Diese systematische Zerstörung der Insel widerspricht dem Völkerrecht. Die Siegernationen haben es nach Einstellung der Feindseligkeiten als ihre Absicht erklärt, Deutschland zu entwaffnen. Damit hatten sie das Recht, die Befestigungsanlagen auf der Insel Helgoland zu beseitigen. Aber sie hatten nicht das Recht, die Insel selbst zu zerstören.
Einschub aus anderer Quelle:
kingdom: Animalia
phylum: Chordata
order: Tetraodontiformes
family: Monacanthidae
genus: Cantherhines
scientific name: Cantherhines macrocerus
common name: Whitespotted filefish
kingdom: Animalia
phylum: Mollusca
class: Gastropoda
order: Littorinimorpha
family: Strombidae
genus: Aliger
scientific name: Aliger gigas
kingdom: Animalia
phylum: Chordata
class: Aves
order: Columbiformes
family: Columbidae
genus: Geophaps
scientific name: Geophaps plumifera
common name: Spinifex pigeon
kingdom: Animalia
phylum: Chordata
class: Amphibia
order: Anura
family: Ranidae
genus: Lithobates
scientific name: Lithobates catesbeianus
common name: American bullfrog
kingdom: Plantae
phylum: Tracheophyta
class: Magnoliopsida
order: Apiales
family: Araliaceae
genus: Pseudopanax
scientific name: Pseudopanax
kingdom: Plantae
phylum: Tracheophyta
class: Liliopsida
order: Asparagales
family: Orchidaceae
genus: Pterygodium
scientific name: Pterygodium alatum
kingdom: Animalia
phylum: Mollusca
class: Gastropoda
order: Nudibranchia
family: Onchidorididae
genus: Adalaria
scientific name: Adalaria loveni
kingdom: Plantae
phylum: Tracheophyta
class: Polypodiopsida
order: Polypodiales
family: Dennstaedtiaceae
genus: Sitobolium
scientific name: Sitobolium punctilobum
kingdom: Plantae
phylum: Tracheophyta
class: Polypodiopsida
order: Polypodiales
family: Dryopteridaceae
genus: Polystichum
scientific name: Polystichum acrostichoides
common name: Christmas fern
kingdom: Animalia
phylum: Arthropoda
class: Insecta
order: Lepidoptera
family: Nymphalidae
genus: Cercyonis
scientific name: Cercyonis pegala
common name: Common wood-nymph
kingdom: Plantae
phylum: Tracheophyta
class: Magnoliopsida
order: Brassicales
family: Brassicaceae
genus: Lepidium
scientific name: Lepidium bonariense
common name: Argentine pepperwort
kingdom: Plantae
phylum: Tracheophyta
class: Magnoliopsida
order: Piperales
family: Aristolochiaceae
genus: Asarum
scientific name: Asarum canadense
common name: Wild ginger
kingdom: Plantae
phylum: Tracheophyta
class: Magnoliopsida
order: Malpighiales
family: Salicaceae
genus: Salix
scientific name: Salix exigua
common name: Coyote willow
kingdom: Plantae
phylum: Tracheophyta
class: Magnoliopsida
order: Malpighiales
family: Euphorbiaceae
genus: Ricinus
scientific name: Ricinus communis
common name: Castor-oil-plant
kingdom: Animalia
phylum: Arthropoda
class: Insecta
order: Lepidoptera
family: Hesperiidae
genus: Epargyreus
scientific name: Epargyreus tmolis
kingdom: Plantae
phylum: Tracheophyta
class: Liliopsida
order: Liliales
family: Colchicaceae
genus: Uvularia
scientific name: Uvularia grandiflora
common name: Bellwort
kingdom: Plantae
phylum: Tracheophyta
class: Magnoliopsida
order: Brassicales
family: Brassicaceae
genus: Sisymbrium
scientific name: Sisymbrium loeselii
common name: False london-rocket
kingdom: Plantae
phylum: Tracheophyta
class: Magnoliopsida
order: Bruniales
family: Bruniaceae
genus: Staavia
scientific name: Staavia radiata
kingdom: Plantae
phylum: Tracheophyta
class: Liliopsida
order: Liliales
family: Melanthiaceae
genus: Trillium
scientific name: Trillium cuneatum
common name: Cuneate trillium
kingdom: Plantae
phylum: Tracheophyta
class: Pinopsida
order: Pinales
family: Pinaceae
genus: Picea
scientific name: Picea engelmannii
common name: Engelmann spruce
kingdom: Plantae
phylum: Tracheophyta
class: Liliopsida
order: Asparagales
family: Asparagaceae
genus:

Die britische Marine hat erklärt, daß sie die Insel Helgoland zu militärischen Zwecken requiriere und als Bombenabwurfziel benutze. Meine Damen und Herren, die internationalen Völkerrechtslehrer sind sich darüber einig, daß das nur für unbewohnte Plätze
und für unbewohnte Flächen gilt.
Die Auffassung des britischen Marinekommandanten, daß es sich um eine unbewohnte Insel handelt, ist aber nicht richtig. Die Helgoländer Gemeinde besteht nach wie vor, und die Insel gilt infolgedessen als bewohnt. Die Erklärung des britischen Marinekommandanten ist nur ein einseitiger Akt, der vor dem Völkerrecht nicht zu Recht besteht. Meine Damen und Herren, hier handelt es sich um eine systematische Devastation einer Ortschaft auf fremdem Boden. Nach modernem Rechtsbewußtsein kann eine derartige Devastation nur zur Zeit des Krieges in Frage kommen und wenn eine militärische Notwendigkeit vorliegt. Wir befinden uns nicht mehr im Zustande des Krieges; wir haben die Feindseligkeiten eingestellt; es liegt keine militärische Notwendigkeit vor.
— Ich weiß nicht, warum man hier lachen kann.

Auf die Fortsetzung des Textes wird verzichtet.